I had a day off today so I went down to Burford. I’ve already mentioned that I live alongside some of the most beautiful countryside in England. Burford is the essence of Cotswold village set along a hill with a High street that drops between stone houses essentially unchanged externally for three hundred years, and down to a single bridge crossing the Windrush river. The post office looks as must have done when Flora Thompson wrote Lark Rise to Candleford not far from here.
I am particularly fond of the church at Burford. It is nearly a thousand years old and full of stories. The Levellers were under siege here in 1649 and on the wall of the church is a plaque commemorating the three ringleaders who were executed by Cromwell’s troops. On the lead rim of the font Anthony Sedley engraved his name. The Harman family memorial shows 16 children, all at prayer, (although a good few of them died in infancy) and features natives of a Brazilian tribe – possible the first depiction of American natives in England. There is a romanesque Norman entrance and a wonderful and awesome memorial to Lord and Lady Tanfield who were hated by the village, Lady Tanfield in particular. And up near the ceiling is the strange carving of three figures known as the Three Disgraces.
I went in and sat and thought about the men who had spent their last night here – unpaid and rebelling against Cromwell, himself the rebel leader. And what they wanted to achieve. I thought too about ideals diverted or, perhaps, perverted. Cromwell is an ancestor of mine (as he is of many people) and I take pride in the small part of my Parliamentarian blood heritage but not of the treatment of the Levellers.
Outside, the high street is completely full of gift shops, antique shops, Cotswold candy stores and restaurants, gastro-pubs, cafes and delicatessens.
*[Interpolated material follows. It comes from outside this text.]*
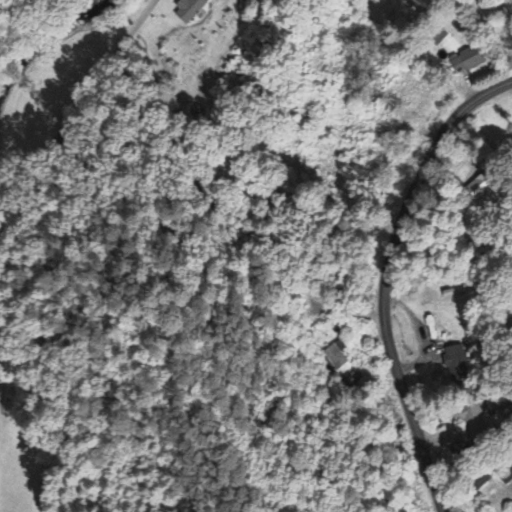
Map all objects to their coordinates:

There is a shoe shop too where I heard the kind of accents that I thought had died with the Mitford girls sometime in the early 50s. I can buy lots of reading specs with fun frames and lots of ornaments on hedgehog themes and hand-baked meringue nests. There are bay trees in tubs outside the front doors which, if they are not 400 year old wood, are painted French Grey. The charming properties in Burford sell for huge sums of money, presumably to bankers with their bonuses. In the summer the pavements are shuffle-along only. It is massively popular with tourists.
Much as I like Burford, I think it is even less of a real place than Oxford. I live in a tourist town but at least we have butchers and places to get shoes repaired and Pret a Manger and dry cleaners. We have drunks and lots of thin blonde girls enjoying Friday nights out. I think that might be better than the almost Disney like quality of many of the perfect Cotswold villages. The question of whether to move to Burford or any of the villages around it is not one that I am likely to be able to afford to face I’m rather pleased to say. But I do suspect that if the Levellers came back they would recognize the town where they were finally run to ground and they would also think that their work was by no means over.